Implications for Deployed Systems
The primary practical risk is persistent, silent unreliability: as prompt modules are edited or extended—often by distributed communities—behavioral drift accumulates in unmonitored ways. Sub-threshold drifts, though insufficient to trigger recommendation flips individually, can bias ranking and aggregation in downstream systems. The result is a challenging auditing problem for reliability and fairness in any application domain where score-based outputs influence consequential decisions.
This has profound implications for testing and evaluation. Exhaustive pairwise or higher-order interaction testing is infeasible at the scale of repositories like OpenClaw, which may aggregate tens of thousands of composable modules. Instead, the paper advocates for regression protocols sampling across interaction spectra and highlights the necessity of re-evaluation under model migration.

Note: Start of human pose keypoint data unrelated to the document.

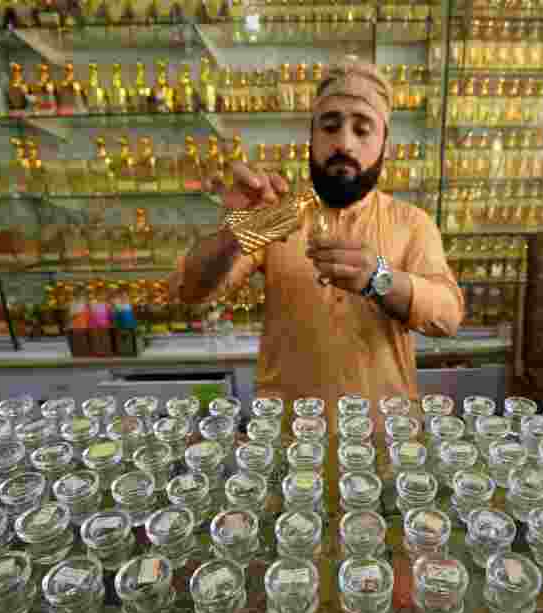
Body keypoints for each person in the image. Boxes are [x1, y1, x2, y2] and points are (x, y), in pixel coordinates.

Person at [172, 58, 464, 428]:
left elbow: (448, 316)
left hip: (384, 437)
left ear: (385, 146)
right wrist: (234, 231)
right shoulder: (278, 214)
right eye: (330, 127)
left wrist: (379, 279)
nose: (344, 143)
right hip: (292, 440)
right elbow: (189, 290)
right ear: (311, 138)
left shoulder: (412, 223)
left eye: (362, 130)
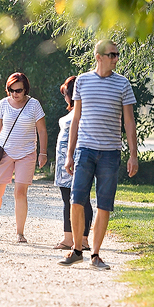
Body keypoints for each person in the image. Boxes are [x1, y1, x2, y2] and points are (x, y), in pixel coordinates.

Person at [59, 39, 138, 270]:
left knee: (105, 205)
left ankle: (95, 255)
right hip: (85, 150)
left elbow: (129, 121)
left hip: (110, 153)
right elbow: (76, 118)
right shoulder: (82, 81)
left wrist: (133, 154)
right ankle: (76, 250)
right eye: (111, 54)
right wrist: (69, 153)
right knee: (76, 200)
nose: (115, 58)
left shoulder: (123, 84)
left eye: (117, 54)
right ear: (99, 56)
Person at [0, 73, 47, 243]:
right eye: (11, 90)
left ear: (25, 89)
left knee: (20, 193)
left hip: (26, 153)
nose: (14, 94)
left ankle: (20, 233)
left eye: (18, 90)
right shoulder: (3, 104)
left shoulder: (34, 105)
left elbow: (41, 130)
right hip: (5, 152)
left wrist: (43, 153)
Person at [54, 75, 92, 250]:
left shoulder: (84, 112)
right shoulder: (73, 112)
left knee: (82, 199)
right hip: (64, 161)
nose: (65, 98)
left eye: (65, 94)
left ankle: (83, 239)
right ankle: (69, 237)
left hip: (77, 159)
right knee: (66, 199)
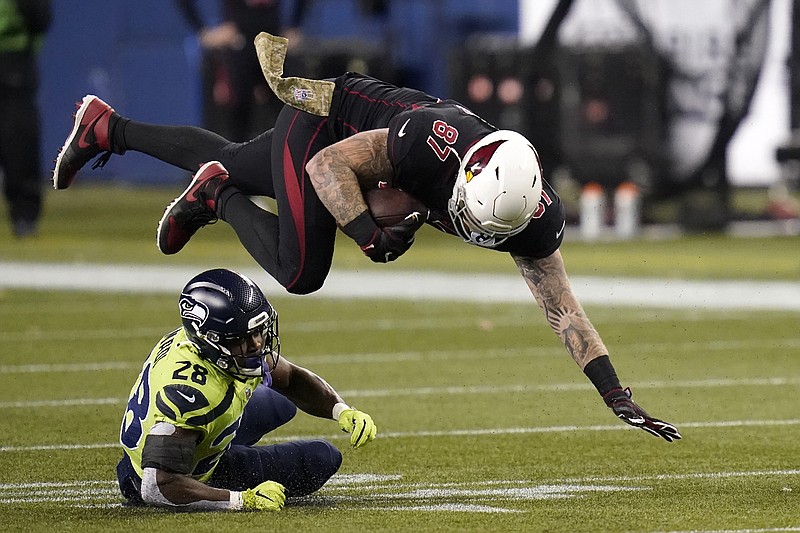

Distinction from Adjacent Work and Theoretical Positioning
The study delineates CBL from adjacent failure modes (e.g., adversarial injection (Debenedetti et al., 2024), cognitive degradation (Atta et al., 21 Jul 2025), privacy leakage (Patil et al., 16 Sep 2025)) and from modular prompting approaches dependent on hard isolation at the API or mathematical level ((Khot et al., 2022), [2022.emnlp-main.109], [2023/460], [aaai.v39i16.33804]). It also situates CBL within limitations found in broader compositional generalization research ([yu2024skillmix], [dziri2023faith]).
The operational protocol introduced—three-channel perturbation along volume, content, and form—offers a reusable framework with falsifiable predictions for replication and systematization in future work. The predictions encompass model-level variation, semantic-distance sensitivity, and intervention-magnitude scaling.
Prospects for Future Research and Mitigation
Outstanding questions include the potential for architectural or pre-processing interventions that could realize robust prompt-module isolation—such as explicit scoped attention or modular caching. Alternatively, the prospect exists that the global attention mechanism of transformers precludes reliable text-level isolation altogether, requiring fundamental rethinking of agent design at scale. Extending the CBL protocol to multimodal and web-integrated agentic settings represents an open avenue for generalizing both failure modes and mitigation frameworks.
Conclusion
This study establishes compositional behavioral leakage as a measurable and practically relevant failure mode in prompt-composed agentic systems. The findings invalidate assumptions of modular compositionality under unconstrained transformer self-attention, revealing systematic, sub-threshold behavioral shifts from localized, semantically irrelevant prompt edits. The operational framework and empirical protocol provided set the stage for systematic evaluation and further research into architectural and protocol-level mitigations, establishing cross-module interference measurement as essential for reliable prompt-composed agent evaluation (2606.26356).